= Required action =
The word "right" may appear in some lines of the data; copy every such line.

= Supplied material =
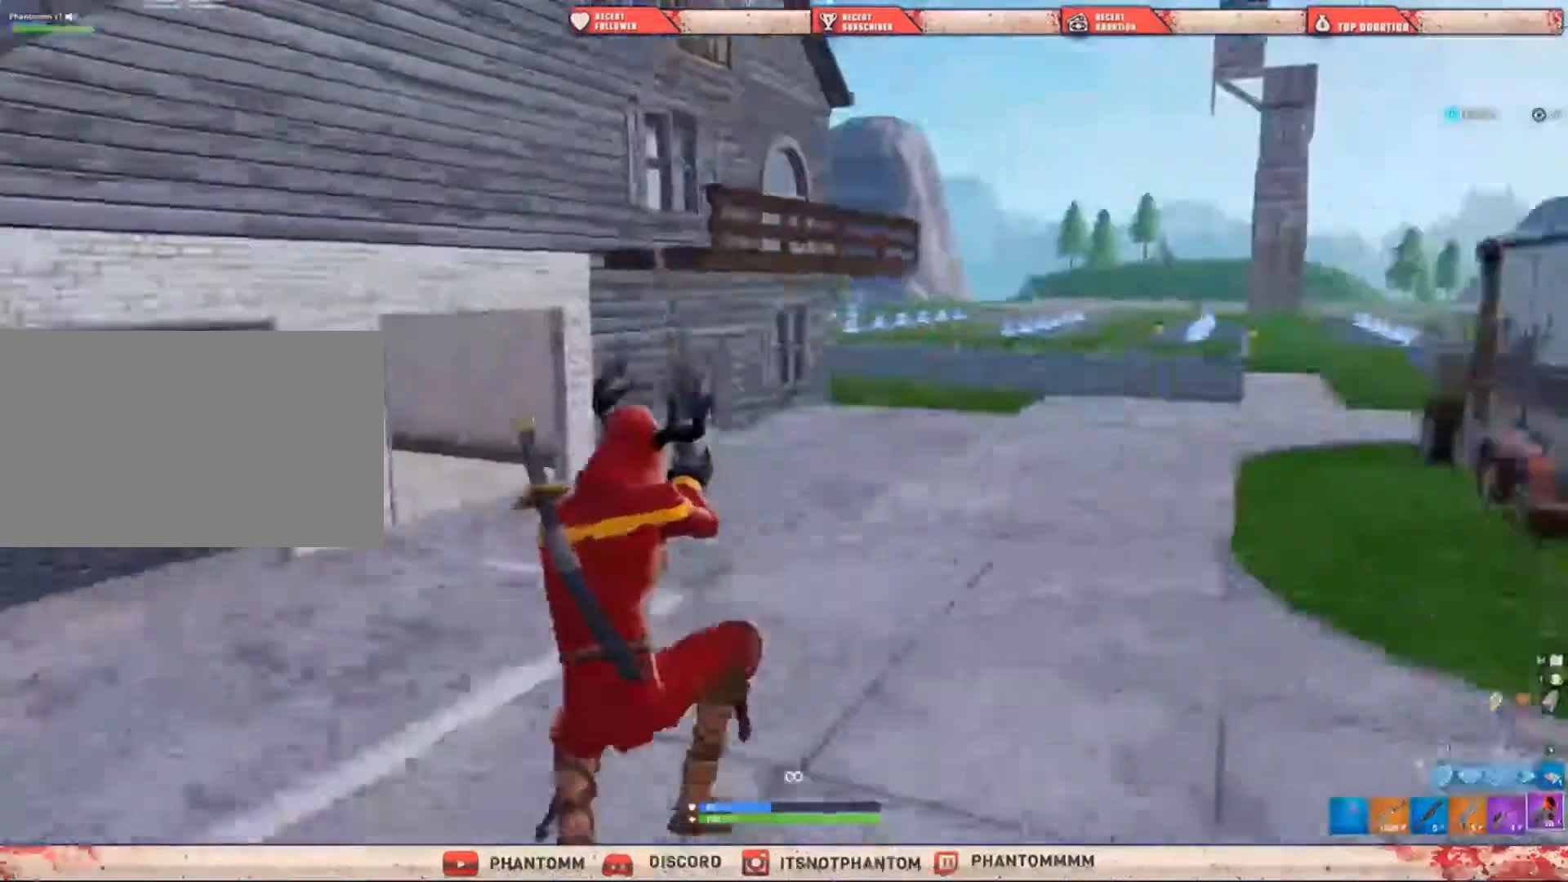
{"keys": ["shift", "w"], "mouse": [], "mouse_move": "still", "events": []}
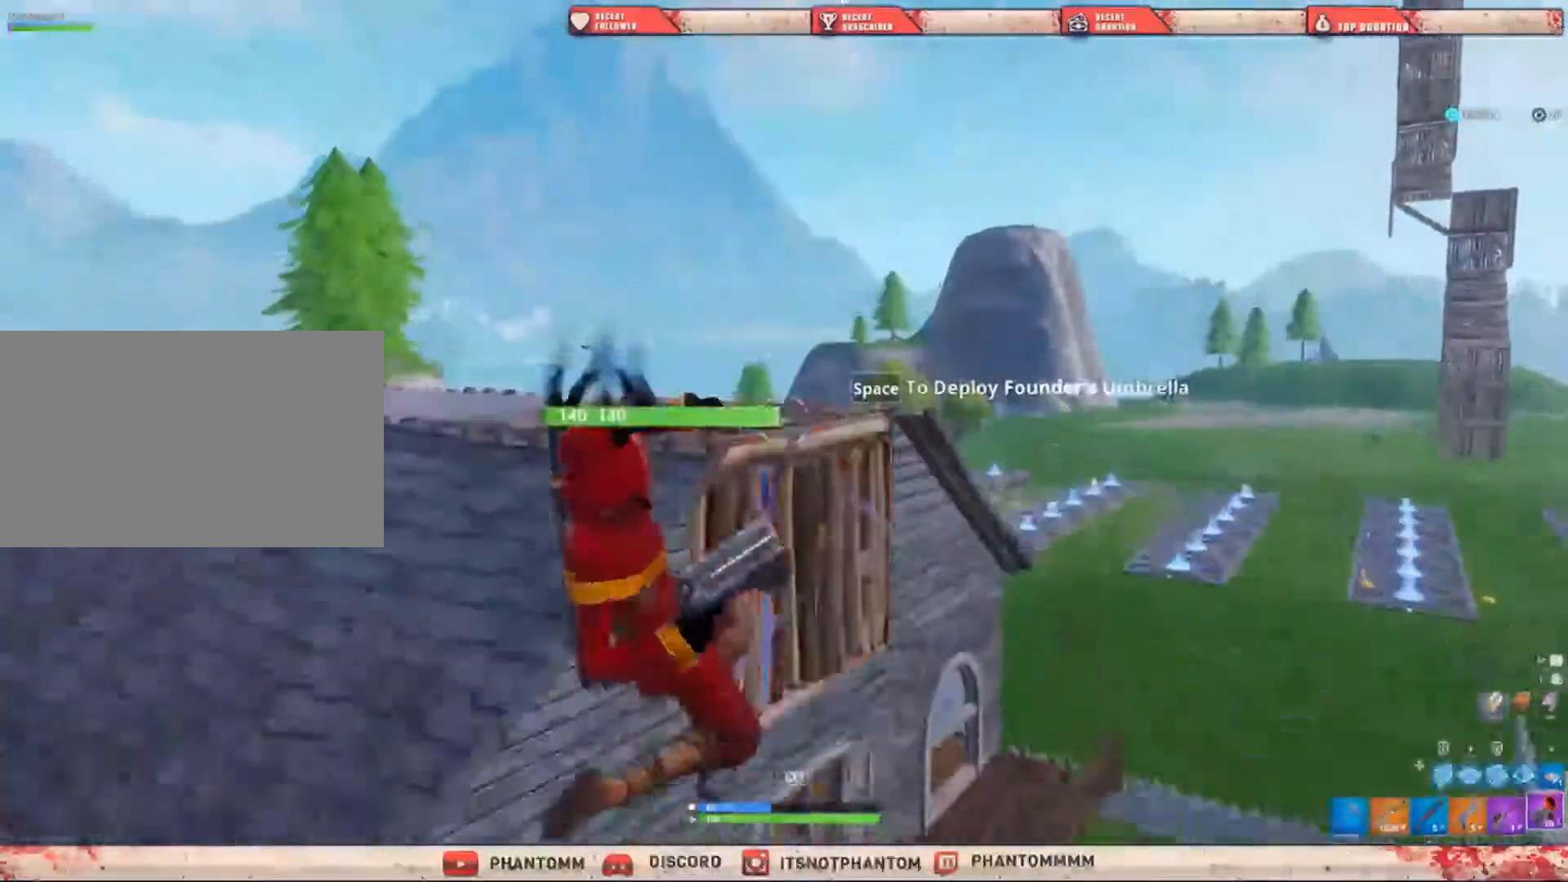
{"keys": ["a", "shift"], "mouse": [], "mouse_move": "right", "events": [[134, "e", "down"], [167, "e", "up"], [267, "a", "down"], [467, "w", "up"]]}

* * *

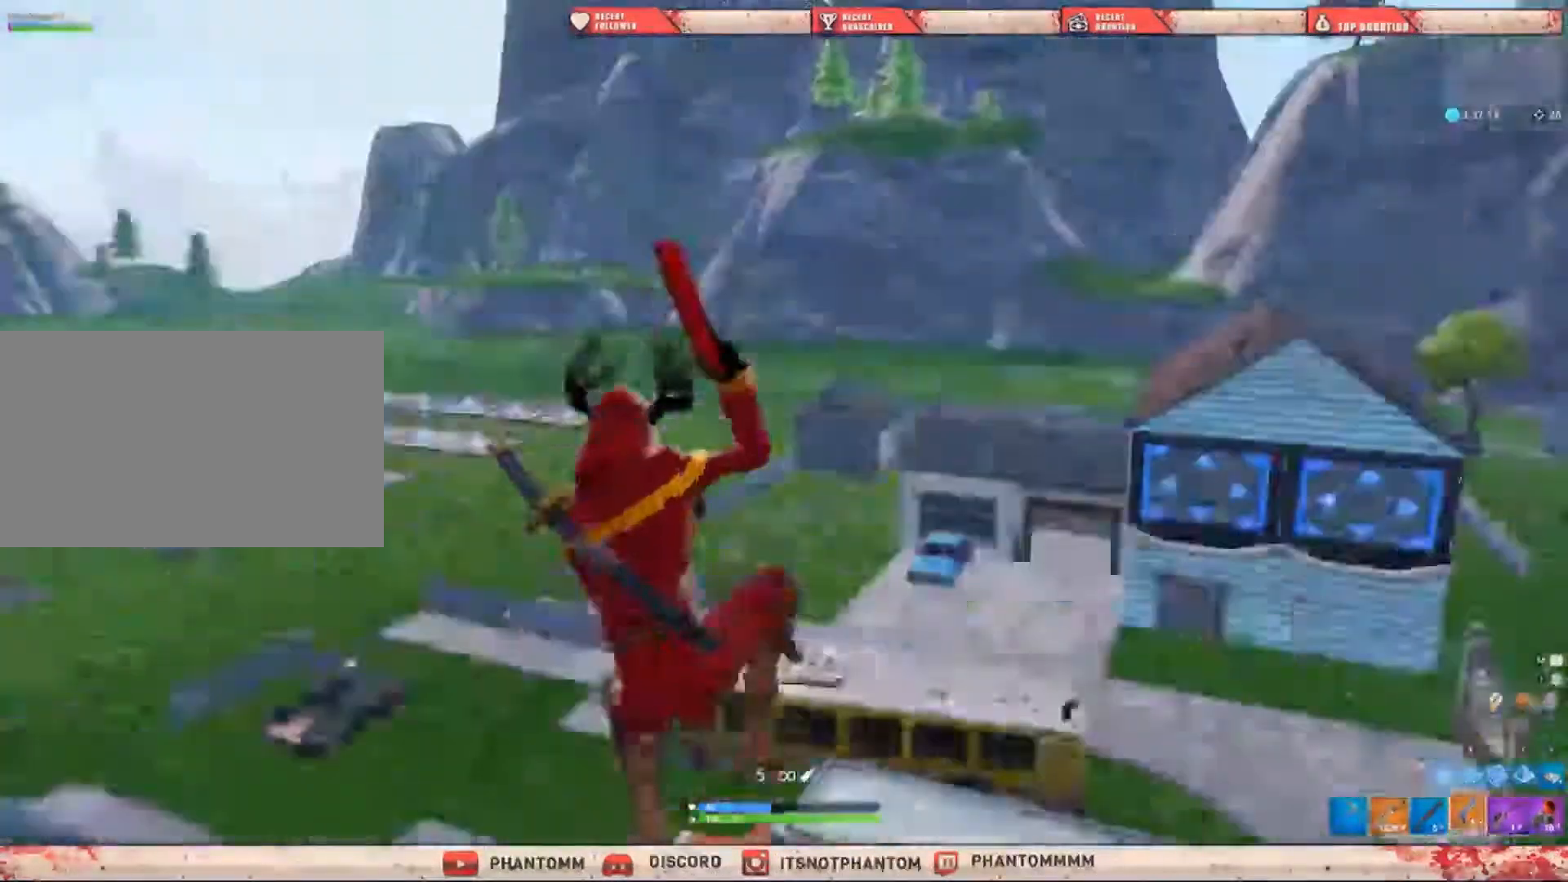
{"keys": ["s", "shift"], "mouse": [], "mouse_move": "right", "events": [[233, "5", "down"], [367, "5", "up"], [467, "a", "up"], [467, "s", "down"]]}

= Problem solution =
{"keys": ["a", "shift"], "mouse": [], "mouse_move": "right", "events": [[134, "e", "down"], [167, "e", "up"], [267, "a", "down"], [467, "w", "up"]]}
{"keys": ["s", "shift"], "mouse": [], "mouse_move": "right", "events": [[233, "5", "down"], [367, "5", "up"], [467, "a", "up"], [467, "s", "down"]]}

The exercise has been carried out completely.